One of the most famous Bratislava statues is certainly Cumil (“Man at Work”). This cheeky-looking sewer worker coming off a manhole is an unmotivated communist-era worker taking a break. The locals installed the statue of the sewer worker as a joke. Today, Cumil is one of the popular attractions in Bratislava and one of the most photographed statues in the city. You can find a statue of Cumil at the junction of Laurinska and Panska Street (near the Main Square).
Napoleon’s Army Soldier
One of the popular attractions in Bratislava is a statue of Napoleon’s Army soldier. This is also a popular photo spot located on the Main Square. This famous statue commemorates two occasions – the arrival of Napoleon’s army and a love story. According to a legend, one of Napoleon’s men fell in love with a local girl and decided to stay in the city. After that, he began making his own sparkling wine and named it after himself, Hubert. Today, Hubert is the oldest and the most famous producer of sparkling wine in Slovakia.

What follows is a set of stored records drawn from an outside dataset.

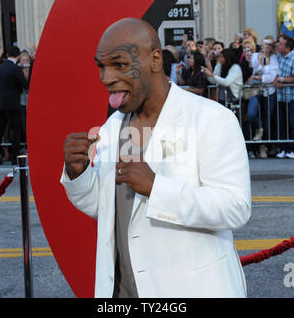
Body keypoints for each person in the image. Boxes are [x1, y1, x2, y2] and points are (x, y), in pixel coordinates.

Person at [61, 18, 251, 298]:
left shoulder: (211, 119)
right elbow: (103, 208)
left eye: (119, 64)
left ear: (154, 60)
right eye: (101, 67)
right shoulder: (112, 128)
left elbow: (235, 208)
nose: (106, 78)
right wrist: (78, 174)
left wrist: (156, 187)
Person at [0, 46, 29, 165]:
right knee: (15, 131)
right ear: (18, 56)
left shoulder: (0, 67)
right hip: (12, 104)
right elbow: (24, 84)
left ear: (8, 55)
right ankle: (14, 158)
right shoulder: (15, 69)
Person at [246, 36, 279, 158]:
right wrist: (261, 60)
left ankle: (265, 146)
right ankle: (258, 130)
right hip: (255, 90)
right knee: (251, 114)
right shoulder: (255, 55)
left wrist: (257, 77)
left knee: (268, 118)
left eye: (269, 45)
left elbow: (270, 77)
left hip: (269, 91)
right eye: (265, 44)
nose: (267, 46)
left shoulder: (274, 58)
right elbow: (255, 68)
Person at [274, 34, 294, 159]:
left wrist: (282, 79)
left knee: (293, 123)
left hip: (292, 96)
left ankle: (293, 149)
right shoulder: (277, 56)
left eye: (281, 44)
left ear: (287, 48)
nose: (278, 45)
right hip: (280, 96)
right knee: (281, 123)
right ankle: (283, 148)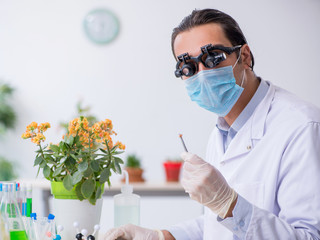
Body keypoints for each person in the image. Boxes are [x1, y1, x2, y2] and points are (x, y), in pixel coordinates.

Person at [104, 8, 320, 240]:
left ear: (244, 56)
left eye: (213, 58)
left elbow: (309, 236)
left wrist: (230, 205)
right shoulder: (223, 132)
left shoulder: (301, 127)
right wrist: (162, 236)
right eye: (188, 67)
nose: (203, 73)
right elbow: (216, 225)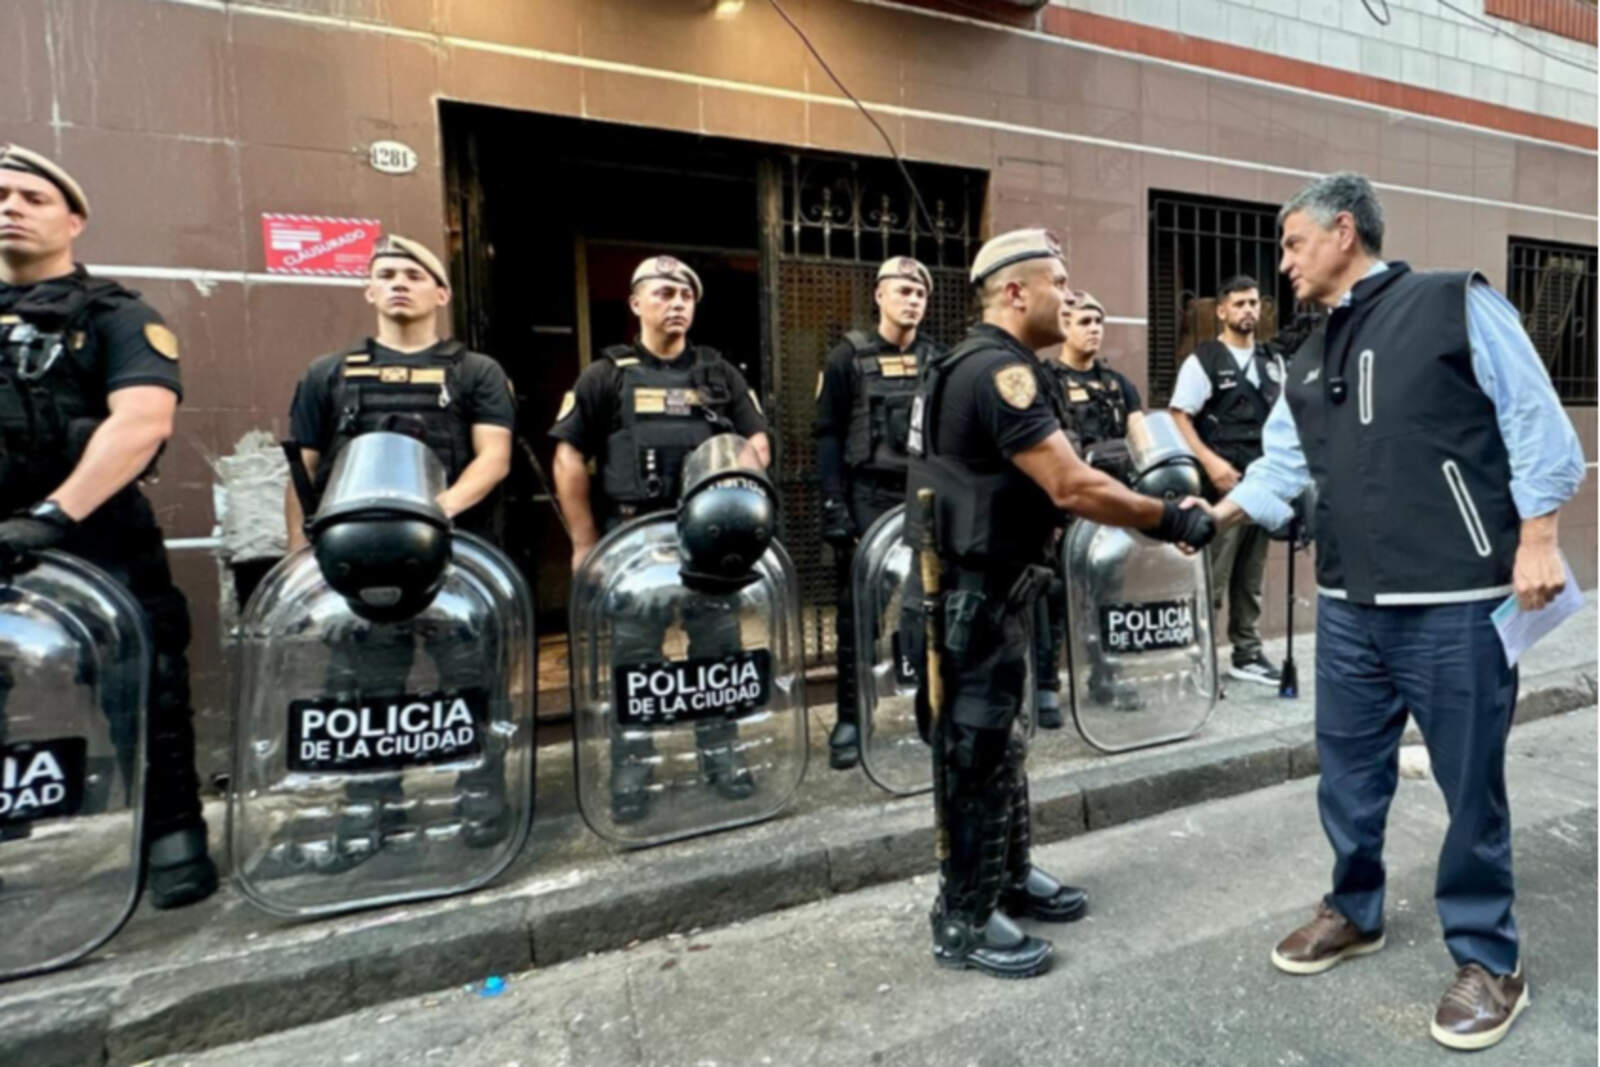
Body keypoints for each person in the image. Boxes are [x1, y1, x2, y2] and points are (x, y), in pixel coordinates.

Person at [1201, 173, 1584, 1051]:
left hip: (1456, 600)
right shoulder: (1305, 355)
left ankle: (1491, 957)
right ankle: (1356, 907)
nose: (1284, 263)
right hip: (1347, 606)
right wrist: (1207, 516)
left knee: (1468, 782)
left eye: (1294, 244)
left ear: (1344, 230)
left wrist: (1539, 538)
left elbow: (1536, 423)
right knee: (1348, 773)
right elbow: (1279, 470)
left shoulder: (1454, 304)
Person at [907, 229, 1215, 978]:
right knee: (975, 754)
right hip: (971, 601)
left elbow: (1074, 468)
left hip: (1001, 592)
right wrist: (1168, 516)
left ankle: (1007, 878)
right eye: (1058, 281)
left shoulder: (1006, 366)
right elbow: (1071, 484)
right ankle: (965, 915)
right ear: (1015, 292)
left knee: (1004, 747)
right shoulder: (994, 374)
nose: (1071, 295)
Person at [0, 145, 215, 907]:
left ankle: (172, 837)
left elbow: (143, 420)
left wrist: (52, 516)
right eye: (1, 194)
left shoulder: (115, 314)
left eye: (31, 195)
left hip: (94, 532)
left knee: (146, 687)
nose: (11, 206)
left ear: (74, 217)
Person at [285, 234, 518, 855]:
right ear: (368, 289)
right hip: (354, 568)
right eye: (386, 273)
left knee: (469, 683)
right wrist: (306, 566)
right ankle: (369, 803)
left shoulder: (475, 372)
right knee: (365, 691)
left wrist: (432, 513)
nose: (398, 283)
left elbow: (492, 461)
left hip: (451, 558)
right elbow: (305, 475)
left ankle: (479, 790)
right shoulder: (328, 374)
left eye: (414, 275)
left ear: (440, 293)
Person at [550, 255, 772, 823]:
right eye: (664, 292)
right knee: (637, 662)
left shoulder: (718, 373)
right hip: (634, 539)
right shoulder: (607, 374)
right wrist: (583, 542)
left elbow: (758, 442)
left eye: (686, 295)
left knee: (719, 655)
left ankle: (721, 756)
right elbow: (569, 456)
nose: (676, 303)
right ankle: (633, 767)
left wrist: (742, 493)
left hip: (710, 542)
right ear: (636, 303)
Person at [813, 256, 943, 768]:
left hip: (924, 498)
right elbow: (827, 435)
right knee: (857, 614)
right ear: (879, 296)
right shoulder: (848, 357)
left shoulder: (939, 358)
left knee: (926, 609)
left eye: (919, 292)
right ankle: (851, 716)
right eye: (902, 290)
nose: (911, 299)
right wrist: (833, 504)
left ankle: (930, 711)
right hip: (868, 495)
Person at [1035, 292, 1148, 721]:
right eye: (1084, 321)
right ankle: (1047, 685)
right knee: (1053, 599)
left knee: (1108, 596)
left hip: (1109, 507)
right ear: (1065, 325)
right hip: (1062, 509)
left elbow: (1142, 442)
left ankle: (1105, 677)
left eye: (1098, 321)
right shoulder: (1046, 380)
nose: (1094, 328)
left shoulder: (1118, 384)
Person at [1168, 275, 1285, 686]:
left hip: (1262, 481)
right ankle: (1199, 657)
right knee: (1213, 575)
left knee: (1250, 577)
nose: (1247, 310)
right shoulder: (1204, 359)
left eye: (1253, 303)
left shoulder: (1273, 361)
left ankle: (1247, 652)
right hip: (1222, 484)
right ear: (1221, 310)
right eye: (1238, 304)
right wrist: (1211, 463)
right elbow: (1179, 415)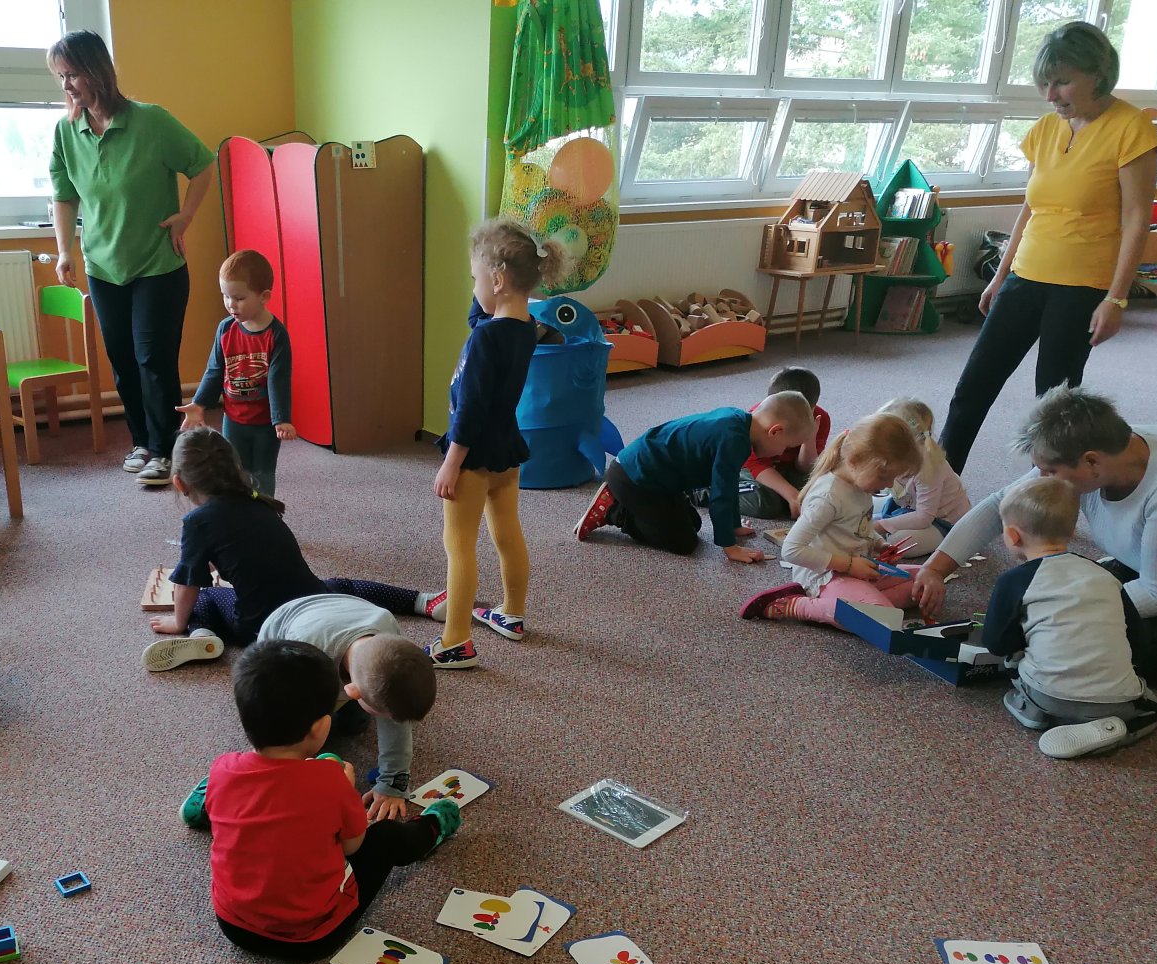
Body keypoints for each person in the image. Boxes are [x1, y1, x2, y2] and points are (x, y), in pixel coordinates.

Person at [938, 22, 1157, 472]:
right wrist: (1000, 276)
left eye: (1062, 82)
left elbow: (1137, 219)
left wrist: (1116, 298)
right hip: (1026, 275)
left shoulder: (1131, 128)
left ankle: (1050, 493)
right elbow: (1031, 208)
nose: (1051, 95)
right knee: (973, 386)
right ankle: (939, 484)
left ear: (1097, 74)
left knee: (1054, 408)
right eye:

Also, don’t miss a statue of Schone Naci located on the corner of the Main square. This statue depicts a beloved character in Bratislava. The son of a shoemaker had an infectious sense of joy. He would greet people and make everyone smile wherever he went.
Hans Christian Andersen
Many people are surprised to find a statue of the famous Danish author in Bratislava. Christian Andersen fell in love with Bratislava when he visited the city. That is why the locals decided to commemorate his life and work with his statue for his 200th birth anniversary. You can find the statue of Hans Christian Andersen in the Hviezdoslavovo Square.
15. Kamzik TV Tower, Bratislava
If you like hiking and have any energy left, find Kamzik TV Tower. A 196-metre (643 ft) tall Kamzik Tower sits on the Kamzik Hill in the Koliba area of Bratislava. You can find it in the Bratislava Forest Park, overlooking the city.
Visiting Kamzik TV Tower is one of the best things to do in Bratislava because it offers a network of hiking and cycling trails. Also, Kamzik TV Tower has a restaurant and an observation deck which offers beautiful views of Bratislava and its neighbouring countries.
GOOD TO KNOW:
Arrive by car or catch the 201 trolleybus from the centre, which heads up to the Koliba terminus. After that, follow a sign and walk through the forest. You can also take a chair lift from Zelezna Studnicka (another forest park) to Kamzik. The entry fee to the Kamzik TV Tower’s observation deck costs 5 euros for an adult.
Now you know what the best things to do in Bratislava are!